Mais rien n’est si simple, “Garder pré­sent à l’esprit qu’il n’est pas d’histoire qui ne soit un laby­rinthe” et cette pique adres­sée à l’histoire n’est pas le seul pro­pos du livre, Wable veut aus­si explo­rer la langue et son propre tra­vail d’écriture. “La Terre était ce globe incon­tour­nable, écrire c’était se frayer dans les voies, dans l’immensité, dans la trace des choses. Garder à l’esprit qu’il n’est pas d’histoire qui ne soit un laby­rinthe.”

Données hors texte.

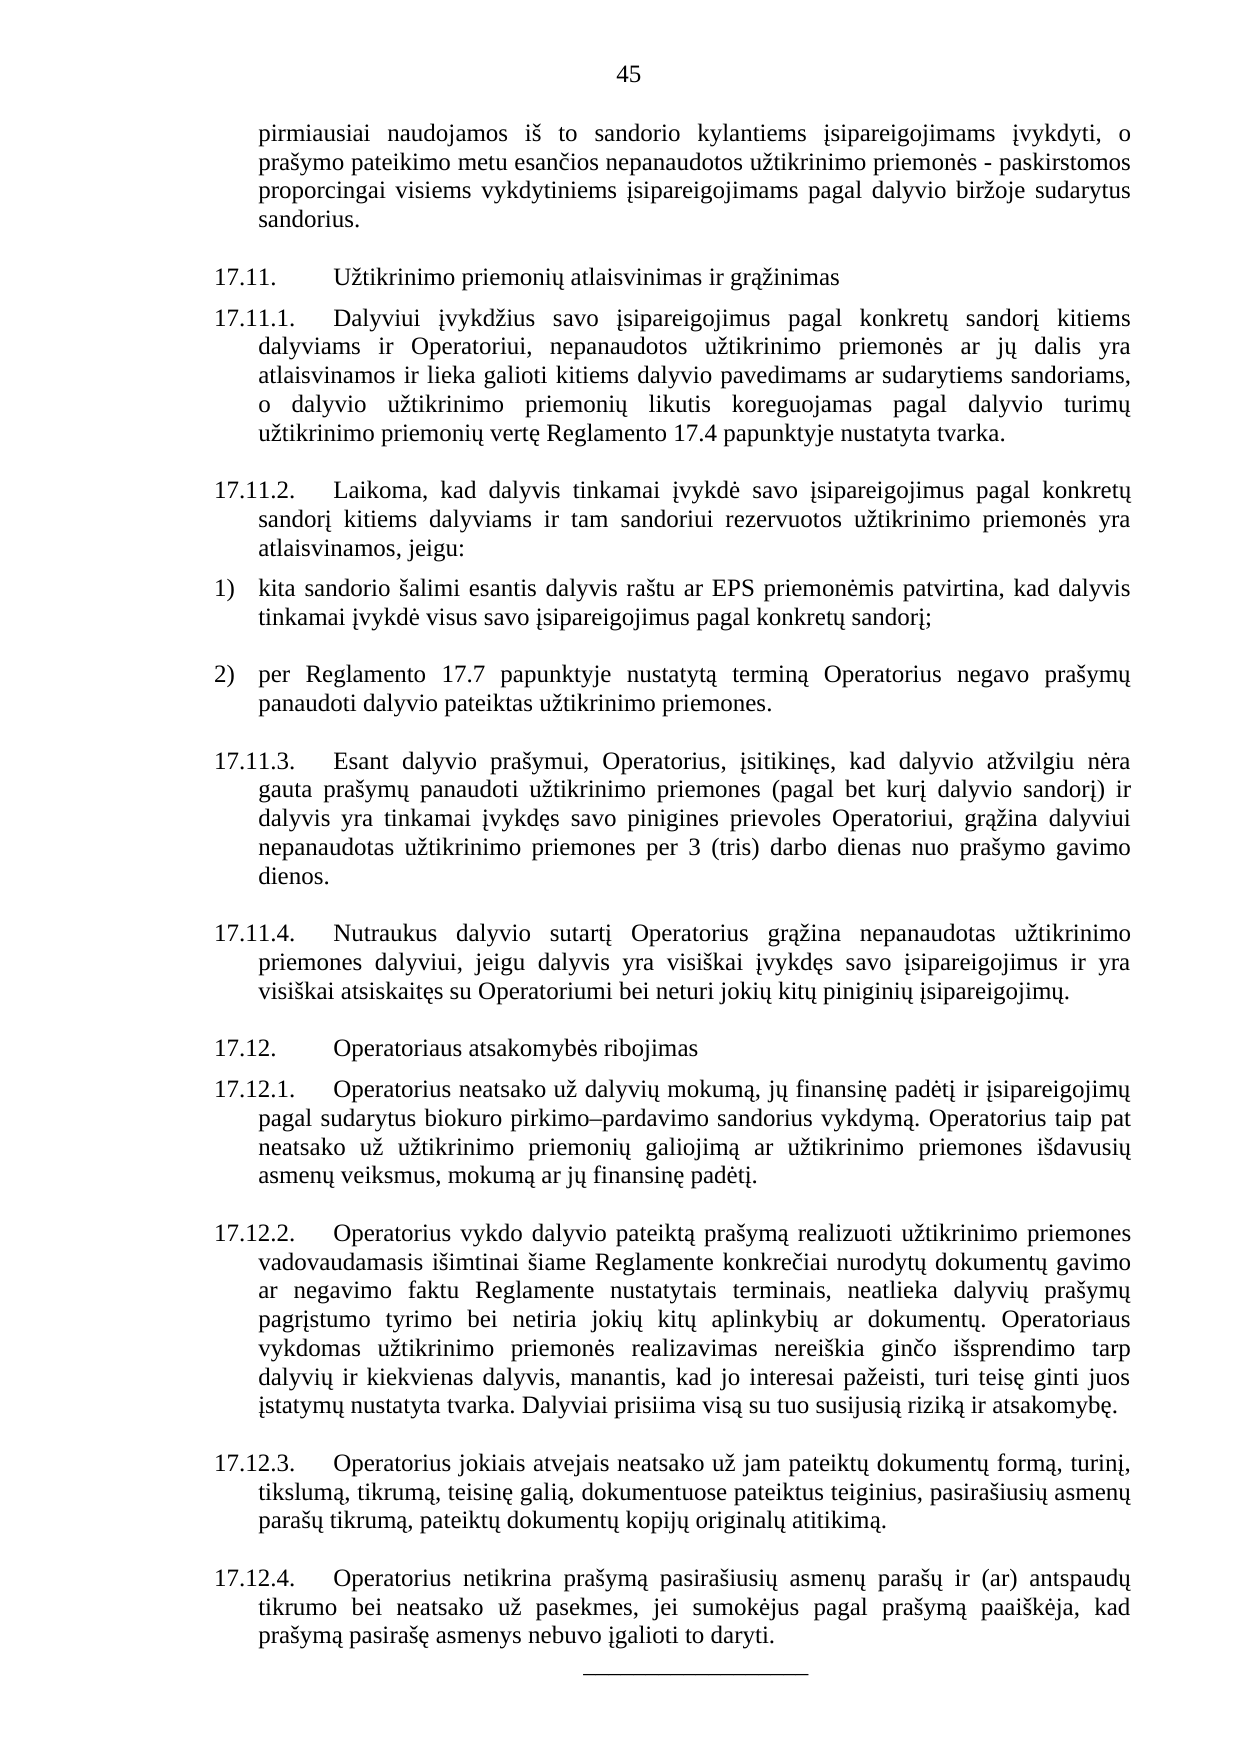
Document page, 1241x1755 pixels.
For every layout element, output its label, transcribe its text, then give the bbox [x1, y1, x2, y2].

text 17.12.1. Operatorius neatsako už dalyvių mokumą, jų finansinę padėtį ir įsipareigojimų pagal sudarytus biokuro pirkimo–pardavimo sandorius vykdymą. Operatorius taip pat neatsako už užtikrinimo priemonių galiojimą ar užtikrinimo priemones išdavusių asmenų veiksmus, mokumą ar jų finansinę padėtį. [214, 1074, 1132, 1189]
text 2) per Reglamento 17.7 papunktyje nustatytą terminą Operatorius negavo prašymų panaudoti dalyvio pateiktas užtikrinimo priemones. [214, 659, 1132, 717]
text __________________ [258, 1649, 1132, 1678]
text 17.11. Užtikrinimo priemonių atlaisvinimas ir grąžinimas [214, 262, 1132, 291]
text 17.12.3. Operatorius jokiais atvejais neatsako už jam pateiktų dokumentų formą, turinį, tikslumą, tikrumą, teisinę galią, dokumentuose pateiktus teiginius, pasirašiusių asmenų parašų tikrumą, pateiktų dokumentų kopijų originalų atitikimą. [214, 1448, 1132, 1534]
text 17.11.2. Laikoma, kad dalyvis tinkamai įvykdė savo įsipareigojimus pagal konkretų sandorį kitiems dalyviams ir tam sandoriui rezervuotos užtikrinimo priemonės yra atlaisvinamos, jeigu: [214, 475, 1132, 561]
text 17.11.4. Nutraukus dalyvio sutartį Operatorius grąžina nepanaudotas užtikrinimo priemones dalyviui, jeigu dalyvis yra visiškai įvykdęs savo įsipareigojimus ir yra visiškai atsiskaitęs su Operatoriumi bei neturi jokių kitų piniginių įsipareigojimų. [214, 918, 1132, 1004]
text 17.12.4. Operatorius netikrina prašymą pasirašiusių asmenų parašų ir (ar) antspaudų tikrumo bei neatsako už pasekmes, jei sumokėjus pagal prašymą paaiškėja, kad prašymą pasirašę asmenys nebuvo įgalioti to daryti. [214, 1563, 1132, 1649]
text pirmiausiai naudojamos iš to sandorio kylantiems įsipareigojimams įvykdyti, o prašymo pateikimo metu esančios nepanaudotos užtikrinimo priemonės - paskirstomos proporcingai visiems vykdytiniems įsipareigojimams pagal dalyvio biržoje sudarytus sandorius. [214, 118, 1132, 233]
text 1) kita sandorio šalimi esantis dalyvis raštu ar EPS priemonėmis patvirtina, kad dalyvis tinkamai įvykdė visus savo įsipareigojimus pagal konkretų sandorį; [214, 573, 1132, 631]
text 17.11.3. Esant dalyvio prašymui, Operatorius, įsitikinęs, kad dalyvio atžvilgiu nėra gauta prašymų panaudoti užtikrinimo priemones (pagal bet kurį dalyvio sandorį) ir dalyvis yra tinkamai įvykdęs savo pinigines prievoles Operatoriui, grąžina dalyviui nepanaudotas užtikrinimo priemones per 3 (tris) darbo dienas nuo prašymo gavimo dienos. [214, 746, 1132, 889]
text 17.12. Operatoriaus atsakomybės ribojimas [214, 1033, 1132, 1062]
text 17.11.1. Dalyviui įvykdžius savo įsipareigojimus pagal konkretų sandorį kitiems dalyviams ir Operatoriui, nepanaudotos užtikrinimo priemonės ar jų dalis yra atlaisvinamos ir lieka galioti kitiems dalyvio pavedimams ar sudarytiems sandoriams, o dalyvio užtikrinimo priemonių likutis koreguojamas pagal dalyvio turimų užtikrinimo priemonių vertę Reglamento 17.4 papunktyje nustatyta tvarka. [214, 303, 1132, 446]
text 17.12.2. Operatorius vykdo dalyvio pateiktą prašymą realizuoti užtikrinimo priemones vadovaudamasis išimtinai šiame Reglamente konkrečiai nurodytų dokumentų gavimo ar negavimo faktu Reglamente nustatytais terminais, neatlieka dalyvių prašymų pagrįstumo tyrimo bei netiria jokių kitų aplinkybių ar dokumentų. Operatoriaus vykdomas užtikrinimo priemonės realizavimas nereiškia ginčo išsprendimo tarp dalyvių ir kiekvienas dalyvis, manantis, kad jo interesai pažeisti, turi teisę ginti juos įstatymų nustatyta tvarka. Dalyviai prisiima visą su tuo susijusią riziką ir atsakomybę. [214, 1218, 1132, 1419]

Des pays se créent, des fron­tières sont dépla­cées :

 

Dès lors, il s’agit d’apprendre à par­cou­rir les nou­velles fron­tières du monde avec le tact du méde­cin qui touche une vieille bles­sure. Mais il arrive que le sen­ti­ment du monde se refuse à se bai­gner deux fois dans la même langue.

 

Martin Wable nous pro­pose un voyage dans le temps en maniant l’anachronisme comme un ouvre-ima­gi­naire. “Et quand bien même on gagne le marais où s’est tis­sée la mémoire. Que l’on s’embourbe jusqu’aux genoux. On serait ten­té de gagner ce côté de la rive où la clar­té nous déter­mine. Et ce serait pro­po­ser une langue encore, proche de celle que tracent les pattes des oiseaux sur la vase.

Si Martin Wable se fait par endroit plus reven­di­ca­tif, il sait regar­der sa propre his­toire au regard de celle du monde tel qu’il est deve­nu. Bref, une poé­sie qui fait réflé­chir dans le plai­sir de la langue.

 

Présentation de l’auteur

Martin Wable


Martin Wable est né en 1992 à Boulogne-sur-Mer et vit actuel­le­ment dans les Landes. Créateur avec Pierre Saunier et Antoine Erre de la revue cos­mo­réa­liste Journal de mes Paysages, il anime les sites inter­net mar​tin​wable​.fr et plqua​li​ty​.fr et s’intéresse à la lec­ture publique et à la per­for­mance (notam­ment le pro­jet l’Antistar avec la comé­dienne Marie-Charlotte Léon depuis 2015).